> _TASK BRIEF_: Retype every item below word for word, and leave the pictures out of what you write.

> _MATERIAL SHOWN_:
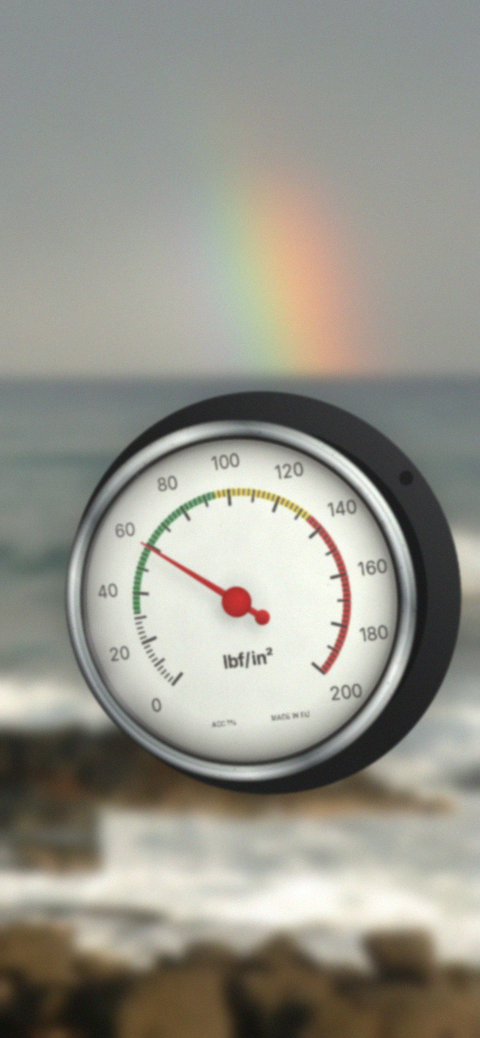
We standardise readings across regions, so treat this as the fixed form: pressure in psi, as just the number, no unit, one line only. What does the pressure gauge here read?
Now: 60
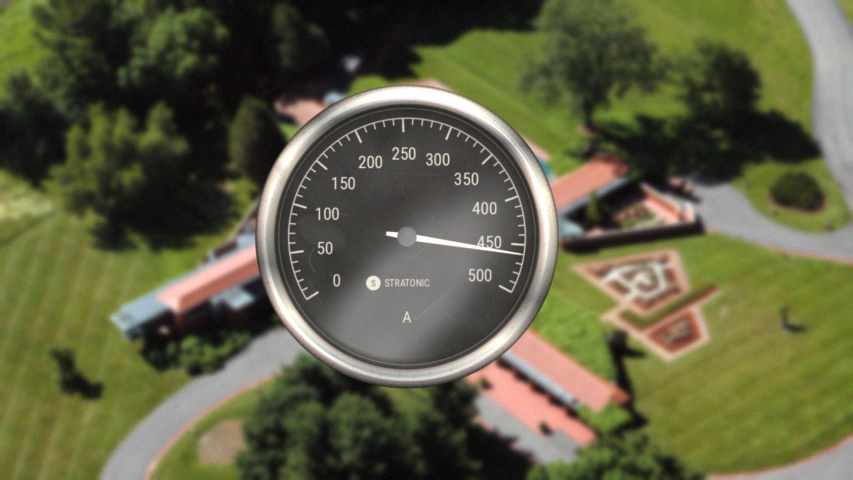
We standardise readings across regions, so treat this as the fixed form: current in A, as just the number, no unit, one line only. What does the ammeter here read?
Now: 460
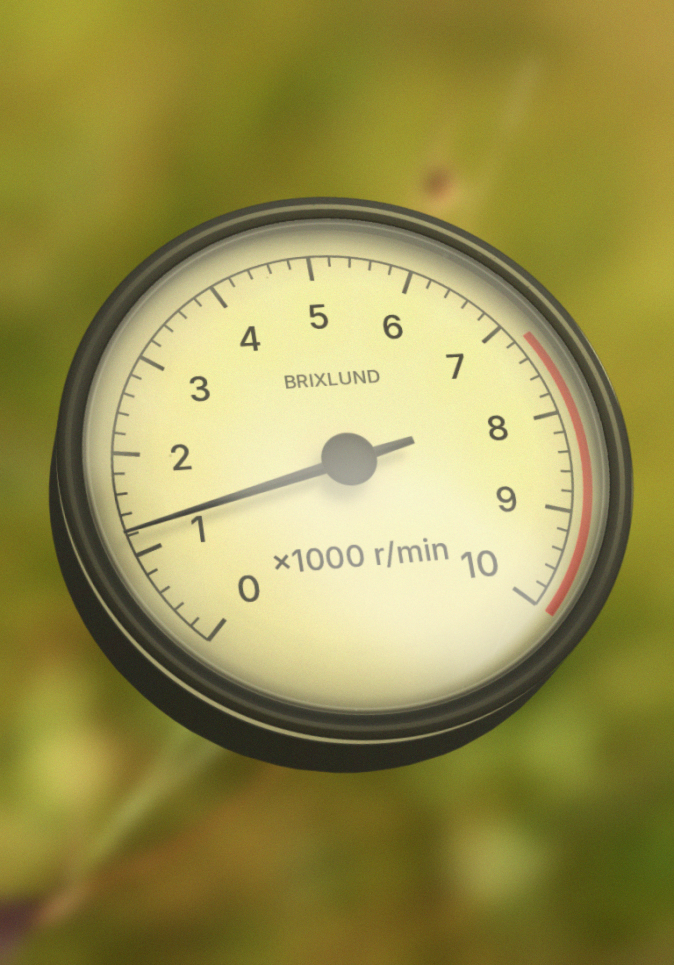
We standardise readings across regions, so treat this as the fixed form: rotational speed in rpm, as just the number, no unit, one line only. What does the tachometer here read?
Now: 1200
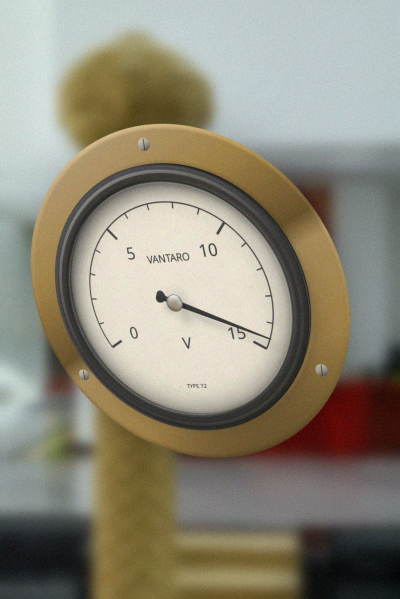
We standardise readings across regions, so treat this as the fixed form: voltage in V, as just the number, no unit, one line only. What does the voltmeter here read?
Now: 14.5
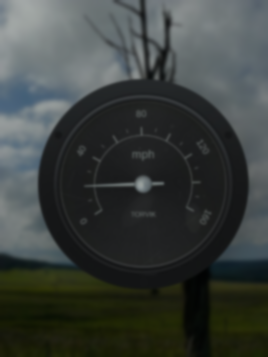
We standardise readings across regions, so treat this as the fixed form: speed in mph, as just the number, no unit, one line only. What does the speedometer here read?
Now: 20
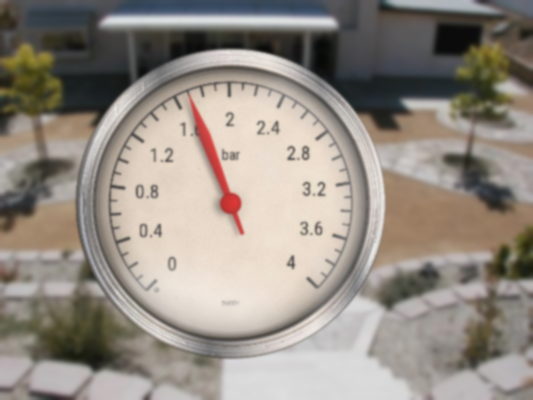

> _RESULT OF THE EXERCISE_:
We standardise readings across regions, so treat this as the fixed form: pressure in psi, as just the number, no unit, one line only. What does the pressure gauge here read?
Now: 60
We standardise readings across regions, so treat this as the fixed form: current in A, as just the number, no unit, one line only. What does the ammeter here read?
Now: 460
We standardise readings across regions, so treat this as the fixed form: rotational speed in rpm, as just the number, no unit, one line only. What does the tachometer here read?
Now: 1200
We standardise readings across regions, so treat this as the fixed form: voltage in V, as just the number, no unit, one line only. What does the voltmeter here read?
Now: 14.5
We standardise readings across regions, so treat this as the fixed form: speed in mph, as just the number, no unit, one line only. What does the speedometer here read?
Now: 20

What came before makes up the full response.